Journalist Bob Woodward wrote in his book Bush at War that she said she would leave her husband if he decided to campaign for the White House. "Running for president, making her first lady was not what she wanted for her life," Woodward wrote.
Alma worried primarily about her husband's safety, Newsweek reported. Although she believed that Colin could protect himself on the battlefield, there was little he could do as president to ensure his own life, friends told the news magazine.
RELATED: Colin Powell's Life in Photos
That article also raised as a factor the unpredictability of politics when compared to the familiar world of military service, which in 2006 Alma called "the most stabilizing" situation in her life because of its inherent loyalties, sense of duty and focused missions.
At a party to celebrate the Powells' 50th wedding anniversary, a friend praised Alma as a "woman who speaks her mind." Indeed, her husband never ran for president though his name would come up again and again over the years — despite his own career controversies, most infamously when he pushed for the invasion of Iraq in a 2003 U.N. speech and claimed, falsely, that Sadam Hussein held weapons of mass destruction. (Later in life, he said he regretted the episode while still arguing, "We had a lot of successes.")
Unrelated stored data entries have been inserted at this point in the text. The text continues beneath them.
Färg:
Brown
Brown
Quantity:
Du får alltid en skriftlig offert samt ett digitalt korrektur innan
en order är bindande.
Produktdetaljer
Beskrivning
At Colin Powell's stately funeral on Friday at the Washington National Cathedral, son Michael spoke of his parents' love and the home they created for their kids despite their strong commitments in service to their country.
"Our family life was unregimented. No morning revelry of marching drills. It was a warm and joyous and loving home anchored by our strong and graceful mother, Alma," he said. "Our parents taught us right. They taught us wrong. And they taught us to take responsibility for our actions and never to blame others. Disappointing them was the worst punishment we could imagine."